The stimulative effects of thyroid hormones on mitochondria are realized through both non-genomic and genomic mechanisms, affecting respiration, mitochondrial plasticity and biogenesis. The subclinical form of maternal hypothyroidism in rats induces significant reduction of mitochondria number but also an augmentation of their area in neonatal and early infantile offspring dyctiotene oocytes. This study aimed to investigate if this form of subclinical hypothyroidism affects mitochondrial morphology and distribution in the early prophase of meiosis I oocytes. It was performed on newborn control (C) (n=10) and hypothyroid (SCH) (n=10) female rat pups derived from control (n=6) and propylthiouracil treated pregnant dams (n=6), respectively. Ovaries of all pups were removed and processed for transmission electron microscopy. The morphological features of mitochondria in the early prophase I oocytes until dyctiotene were assessed. No substantial differences were found in leptotene and zygotene oocytes in SCH group comparing to control, except just a few mitochondria characterized with shortened cristae, presence of wide pale area centrally positioned and membrane disruption.
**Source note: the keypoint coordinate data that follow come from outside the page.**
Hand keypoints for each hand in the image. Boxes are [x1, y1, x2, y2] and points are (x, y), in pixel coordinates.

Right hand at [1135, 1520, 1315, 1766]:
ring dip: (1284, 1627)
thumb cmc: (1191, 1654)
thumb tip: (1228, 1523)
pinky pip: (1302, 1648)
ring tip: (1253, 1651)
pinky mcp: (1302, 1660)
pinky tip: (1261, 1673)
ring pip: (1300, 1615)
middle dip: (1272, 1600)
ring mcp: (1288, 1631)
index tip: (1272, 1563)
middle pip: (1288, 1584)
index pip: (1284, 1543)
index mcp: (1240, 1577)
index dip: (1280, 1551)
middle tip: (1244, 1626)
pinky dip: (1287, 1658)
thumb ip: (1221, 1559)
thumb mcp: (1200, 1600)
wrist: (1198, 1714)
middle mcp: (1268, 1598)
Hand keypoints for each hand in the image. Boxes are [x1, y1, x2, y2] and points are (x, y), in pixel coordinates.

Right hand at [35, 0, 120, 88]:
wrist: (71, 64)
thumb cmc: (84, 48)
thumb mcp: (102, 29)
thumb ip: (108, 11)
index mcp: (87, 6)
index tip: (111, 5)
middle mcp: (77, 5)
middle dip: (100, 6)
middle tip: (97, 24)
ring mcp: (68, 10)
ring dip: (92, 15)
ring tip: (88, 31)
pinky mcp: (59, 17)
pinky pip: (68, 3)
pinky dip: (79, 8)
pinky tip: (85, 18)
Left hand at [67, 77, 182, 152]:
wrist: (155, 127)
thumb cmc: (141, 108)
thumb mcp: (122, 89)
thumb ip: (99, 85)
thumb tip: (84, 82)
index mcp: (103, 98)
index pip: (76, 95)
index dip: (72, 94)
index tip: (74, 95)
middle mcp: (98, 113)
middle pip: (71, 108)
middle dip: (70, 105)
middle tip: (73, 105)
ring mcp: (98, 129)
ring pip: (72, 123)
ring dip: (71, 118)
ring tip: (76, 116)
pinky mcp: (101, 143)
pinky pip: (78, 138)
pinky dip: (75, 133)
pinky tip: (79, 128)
Pachytene mitochondria in treated pup oocytes were in great extent with disrupted membrane, shortened cristae and wide pale area centrally positioned while these features were rarely observed in control ones. Our results confirm altered mitochondria morphology found in primordial and primary follicles in case of maternal hypothyroidism, indicating their impaired function and possibly, propensity to programmed cell death. Further investigations may indicate to what extent pachytene, as a meiotic checkpoint, appears to be a milestone possibly predetermining the future of the cell.